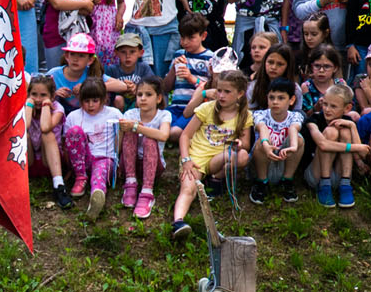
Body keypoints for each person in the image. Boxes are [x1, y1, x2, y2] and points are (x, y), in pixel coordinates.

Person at [171, 68, 252, 242]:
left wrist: (239, 144)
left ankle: (216, 178)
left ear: (239, 94)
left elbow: (246, 144)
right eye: (219, 90)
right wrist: (186, 160)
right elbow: (185, 136)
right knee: (188, 188)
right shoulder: (207, 108)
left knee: (243, 156)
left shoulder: (244, 115)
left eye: (227, 92)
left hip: (219, 158)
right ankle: (178, 222)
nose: (221, 95)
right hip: (197, 156)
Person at [62, 77, 123, 216]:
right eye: (86, 101)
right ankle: (80, 178)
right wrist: (68, 167)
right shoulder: (73, 116)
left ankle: (97, 197)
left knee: (100, 173)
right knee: (74, 131)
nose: (90, 105)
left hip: (105, 158)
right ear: (80, 100)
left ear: (103, 99)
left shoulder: (113, 114)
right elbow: (67, 144)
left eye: (95, 101)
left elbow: (121, 137)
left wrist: (118, 159)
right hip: (82, 162)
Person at [118, 76, 172, 217]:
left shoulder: (164, 115)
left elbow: (163, 135)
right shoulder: (130, 113)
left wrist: (136, 127)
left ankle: (147, 192)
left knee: (149, 139)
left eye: (148, 95)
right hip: (131, 163)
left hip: (154, 165)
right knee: (129, 132)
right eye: (140, 94)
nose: (143, 98)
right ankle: (130, 183)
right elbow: (121, 140)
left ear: (159, 98)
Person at [303, 83, 363, 208]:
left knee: (345, 130)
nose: (327, 109)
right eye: (325, 104)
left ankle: (345, 185)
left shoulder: (348, 121)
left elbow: (362, 153)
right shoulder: (313, 119)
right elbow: (323, 144)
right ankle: (325, 186)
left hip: (339, 174)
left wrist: (352, 126)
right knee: (331, 132)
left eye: (333, 106)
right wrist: (355, 147)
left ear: (347, 108)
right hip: (316, 175)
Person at [251, 77, 305, 204]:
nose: (275, 102)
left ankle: (287, 180)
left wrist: (293, 146)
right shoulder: (260, 114)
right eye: (271, 97)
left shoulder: (296, 116)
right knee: (260, 143)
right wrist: (265, 144)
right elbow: (262, 127)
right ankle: (261, 183)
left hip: (283, 161)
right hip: (263, 163)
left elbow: (293, 128)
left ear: (291, 100)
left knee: (299, 139)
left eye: (281, 98)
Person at [26, 73, 70, 207]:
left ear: (52, 96)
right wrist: (29, 105)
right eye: (34, 94)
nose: (38, 99)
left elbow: (45, 127)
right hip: (30, 162)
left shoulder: (57, 108)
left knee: (47, 134)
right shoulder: (27, 106)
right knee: (25, 135)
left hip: (50, 162)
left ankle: (59, 185)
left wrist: (46, 106)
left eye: (43, 95)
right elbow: (24, 126)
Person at [165, 15, 214, 128]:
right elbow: (166, 88)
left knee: (173, 132)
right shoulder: (178, 54)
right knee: (161, 128)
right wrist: (173, 70)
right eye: (182, 38)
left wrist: (191, 78)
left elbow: (210, 88)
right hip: (175, 107)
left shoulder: (210, 58)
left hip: (195, 109)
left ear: (203, 36)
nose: (185, 42)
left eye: (190, 37)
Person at [104, 31, 156, 111]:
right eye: (123, 52)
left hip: (137, 104)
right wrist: (121, 87)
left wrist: (137, 89)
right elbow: (104, 89)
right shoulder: (112, 70)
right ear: (116, 53)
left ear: (141, 53)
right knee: (118, 99)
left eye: (132, 52)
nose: (128, 56)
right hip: (116, 106)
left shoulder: (144, 68)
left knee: (141, 100)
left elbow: (153, 86)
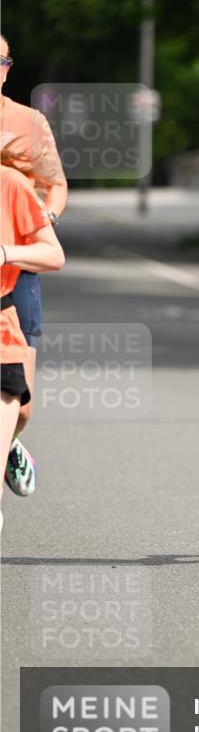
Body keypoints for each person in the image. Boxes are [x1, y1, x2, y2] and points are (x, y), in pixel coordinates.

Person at [0, 33, 68, 496]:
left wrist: (45, 219)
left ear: (7, 68)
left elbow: (55, 183)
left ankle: (11, 440)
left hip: (17, 255)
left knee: (21, 401)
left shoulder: (28, 122)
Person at [1, 164, 65, 532]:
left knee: (22, 413)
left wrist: (6, 252)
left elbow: (53, 255)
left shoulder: (9, 184)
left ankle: (10, 443)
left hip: (1, 331)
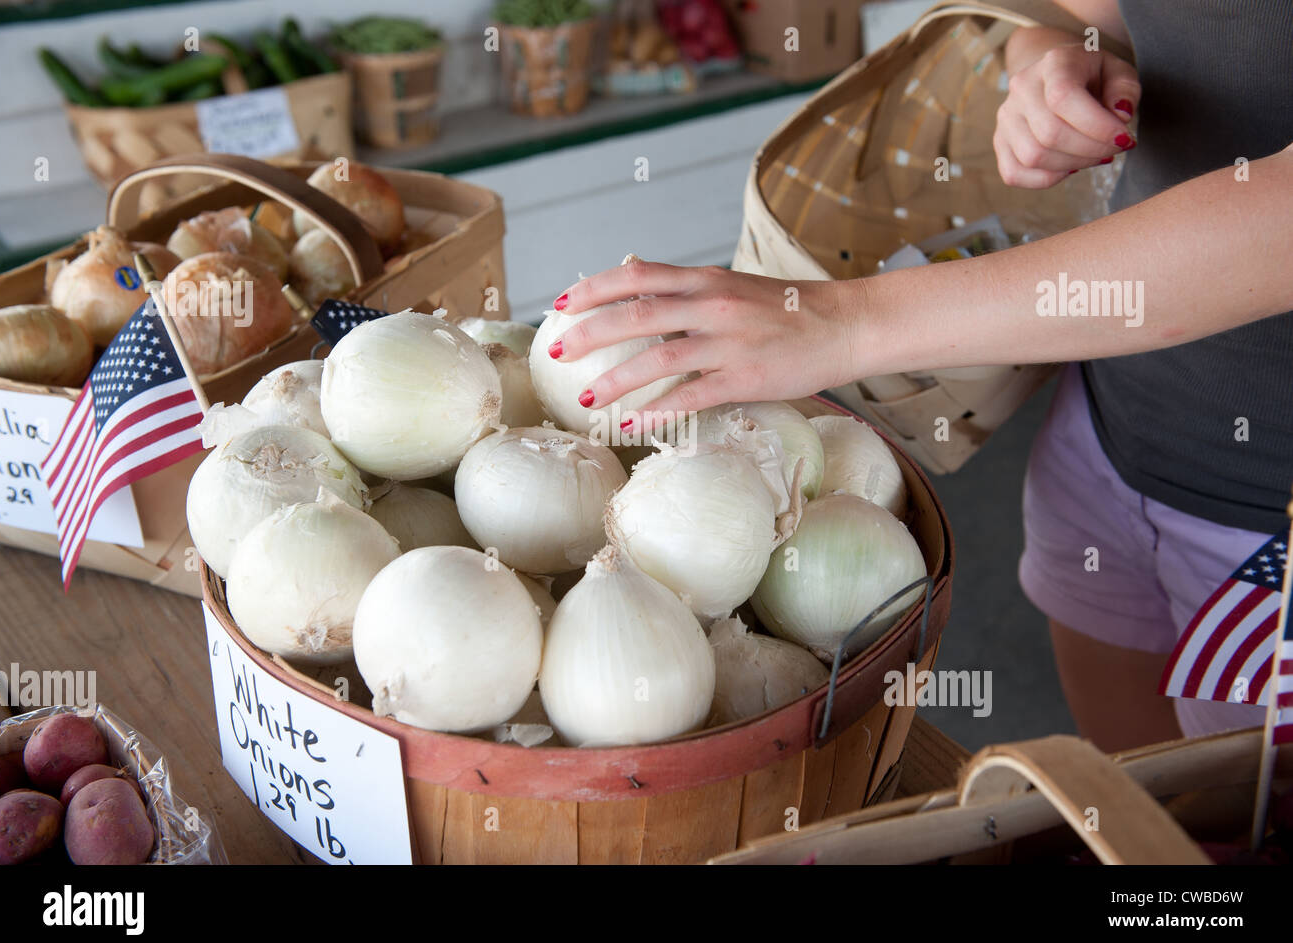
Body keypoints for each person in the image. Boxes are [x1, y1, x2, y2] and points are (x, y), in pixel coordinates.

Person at [543, 0, 1293, 752]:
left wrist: (848, 320)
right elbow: (1075, 11)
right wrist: (1045, 62)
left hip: (1269, 525)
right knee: (1140, 816)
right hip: (1106, 437)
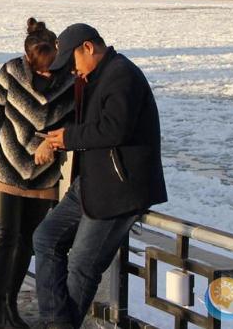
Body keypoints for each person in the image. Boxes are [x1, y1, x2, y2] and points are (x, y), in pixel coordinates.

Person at [31, 24, 168, 329]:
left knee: (82, 264)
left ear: (88, 48)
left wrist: (68, 138)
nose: (72, 71)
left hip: (118, 188)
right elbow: (84, 125)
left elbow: (114, 129)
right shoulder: (94, 76)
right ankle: (55, 321)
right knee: (45, 237)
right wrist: (56, 137)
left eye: (73, 63)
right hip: (90, 183)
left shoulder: (122, 74)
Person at [0, 18, 75, 329]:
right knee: (4, 237)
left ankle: (11, 306)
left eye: (51, 64)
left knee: (28, 241)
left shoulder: (68, 80)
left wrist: (54, 144)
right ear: (29, 58)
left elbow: (73, 122)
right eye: (41, 66)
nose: (47, 71)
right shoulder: (11, 72)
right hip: (6, 165)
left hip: (44, 174)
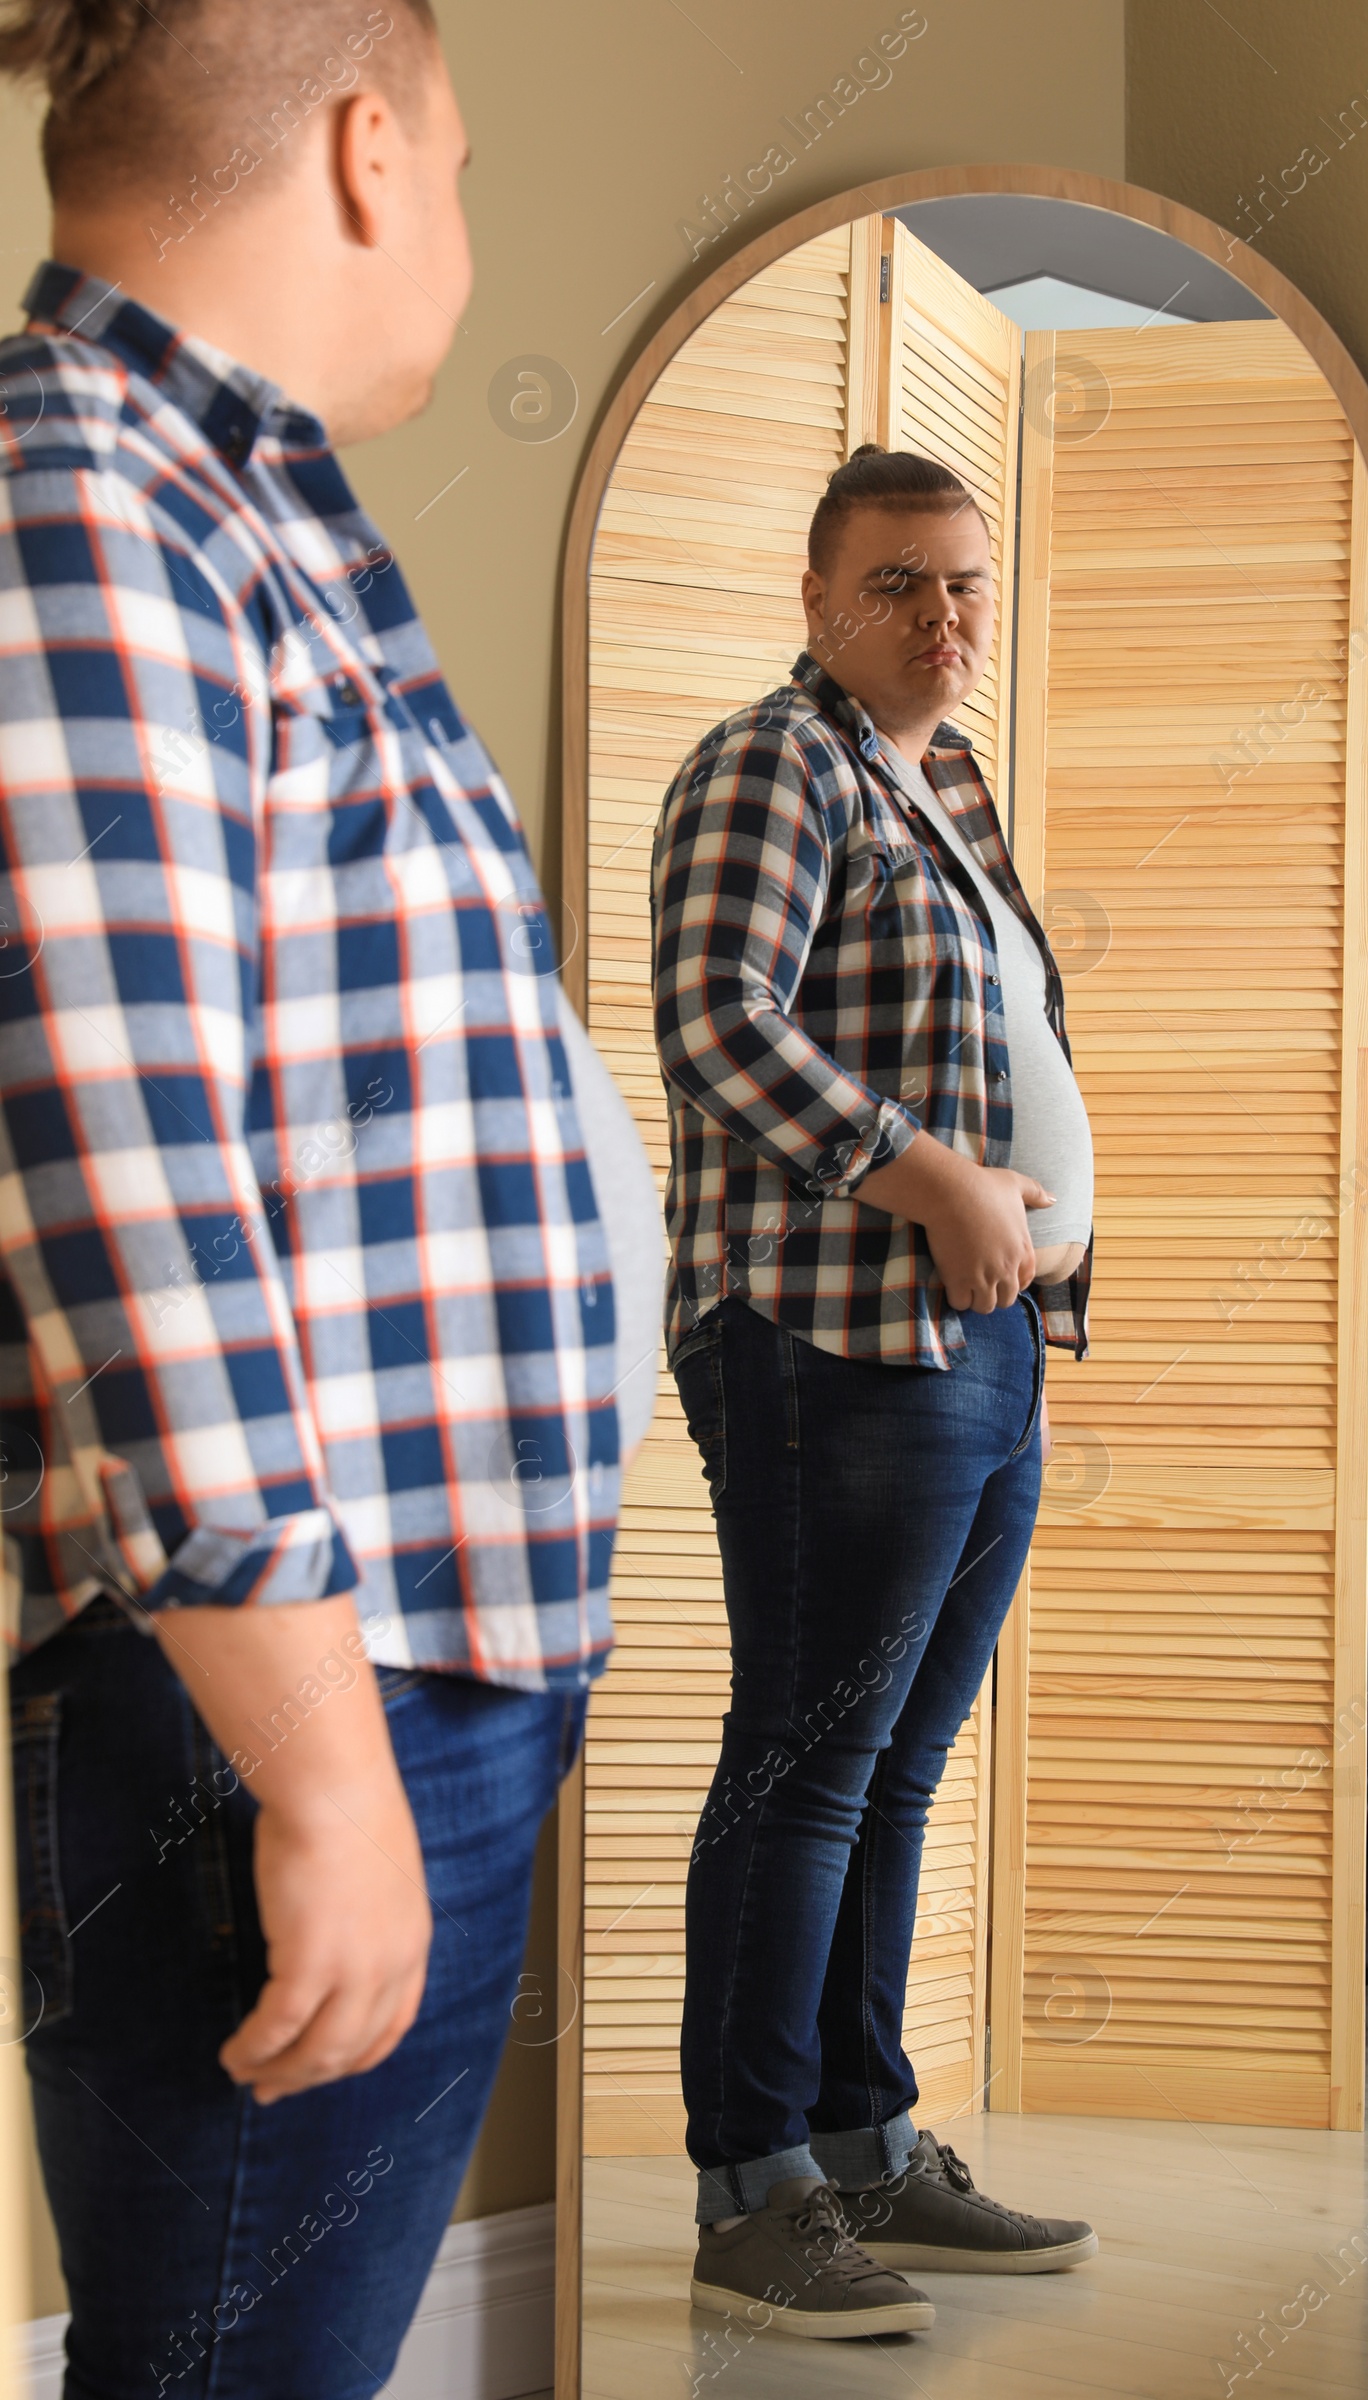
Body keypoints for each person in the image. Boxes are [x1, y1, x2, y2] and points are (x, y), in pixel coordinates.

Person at [0, 4, 660, 2393]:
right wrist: (318, 1771)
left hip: (400, 1664)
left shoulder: (229, 501)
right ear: (371, 152)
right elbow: (117, 1165)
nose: (460, 237)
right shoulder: (80, 488)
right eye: (466, 170)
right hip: (292, 1692)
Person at [651, 442, 1099, 2338]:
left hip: (981, 1343)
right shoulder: (778, 760)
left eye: (967, 582)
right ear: (822, 600)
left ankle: (861, 2142)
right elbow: (714, 1022)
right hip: (833, 1337)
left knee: (898, 1770)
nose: (944, 614)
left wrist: (1025, 1232)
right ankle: (753, 2192)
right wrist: (936, 1178)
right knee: (809, 1761)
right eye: (902, 581)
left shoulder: (949, 793)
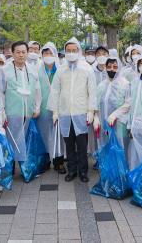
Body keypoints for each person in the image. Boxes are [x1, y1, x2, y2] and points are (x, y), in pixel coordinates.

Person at [47, 37, 97, 183]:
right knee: (69, 145)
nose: (71, 53)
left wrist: (91, 111)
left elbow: (92, 91)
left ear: (79, 51)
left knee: (82, 145)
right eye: (68, 51)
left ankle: (83, 171)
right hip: (65, 114)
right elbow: (55, 91)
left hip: (81, 113)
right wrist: (55, 111)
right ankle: (72, 170)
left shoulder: (87, 69)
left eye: (74, 50)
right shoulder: (61, 69)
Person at [0, 41, 42, 163]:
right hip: (12, 112)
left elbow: (37, 89)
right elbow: (0, 92)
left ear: (27, 53)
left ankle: (25, 168)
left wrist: (37, 107)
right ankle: (10, 167)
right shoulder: (5, 70)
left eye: (23, 52)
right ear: (12, 53)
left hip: (28, 112)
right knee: (11, 139)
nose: (21, 55)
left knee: (24, 140)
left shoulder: (32, 70)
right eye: (17, 52)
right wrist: (2, 112)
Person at [36, 42, 66, 174]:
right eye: (45, 53)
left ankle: (58, 161)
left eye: (50, 54)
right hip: (42, 108)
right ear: (41, 55)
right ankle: (46, 160)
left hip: (58, 108)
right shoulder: (37, 70)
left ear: (55, 55)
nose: (48, 56)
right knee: (43, 134)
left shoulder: (61, 70)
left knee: (58, 134)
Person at [94, 56, 131, 154]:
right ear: (105, 68)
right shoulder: (101, 85)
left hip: (119, 125)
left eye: (115, 67)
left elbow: (128, 103)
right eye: (109, 66)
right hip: (104, 125)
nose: (112, 69)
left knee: (120, 149)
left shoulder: (125, 84)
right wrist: (96, 117)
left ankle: (121, 169)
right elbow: (96, 104)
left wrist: (115, 114)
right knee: (106, 149)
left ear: (119, 68)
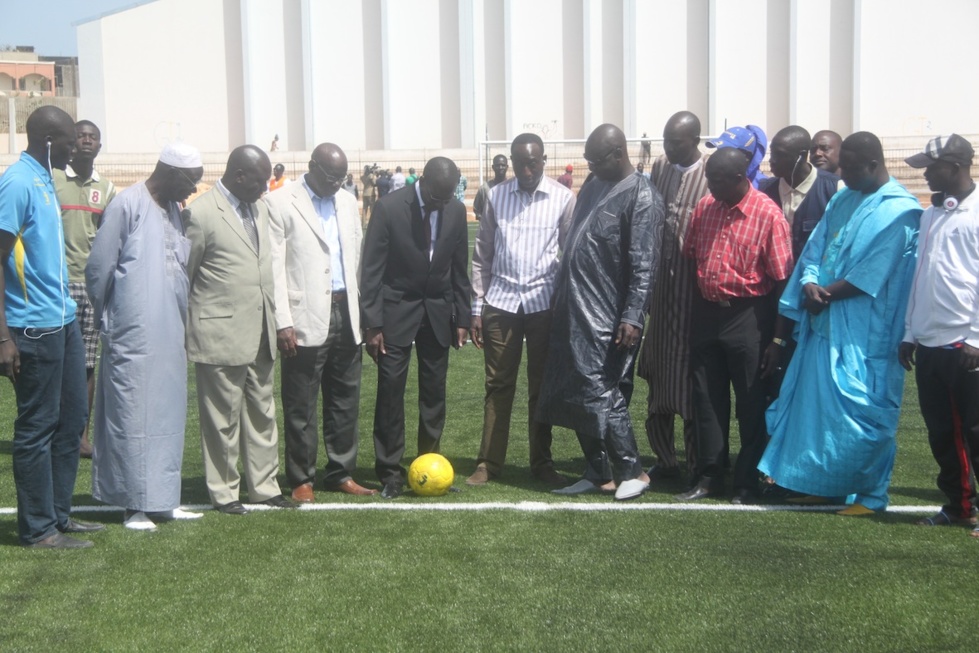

- What the task asks: What is needed is an exact copy of each line from the top of the data above through the line containing "right eye: (86, 101)", with no pictures.

- The answer:
Body keypoints for each person in the image. Boxes are [x1, y1, x2, y2] and points are (x, y), in pixel coordinates.

Person at [171, 68, 252, 242]:
left wrist: (239, 144)
left ankle: (216, 178)
left ear: (239, 94)
left elbow: (246, 144)
right eye: (219, 90)
right wrist: (186, 160)
right elbow: (185, 136)
right knee: (188, 188)
right shoulder: (207, 108)
left knee: (243, 156)
left shoulder: (244, 115)
left eye: (227, 92)
left hip: (219, 158)
right ankle: (178, 222)
nose: (221, 95)
right hip: (197, 156)
Person at [62, 77, 123, 216]:
right eye: (86, 101)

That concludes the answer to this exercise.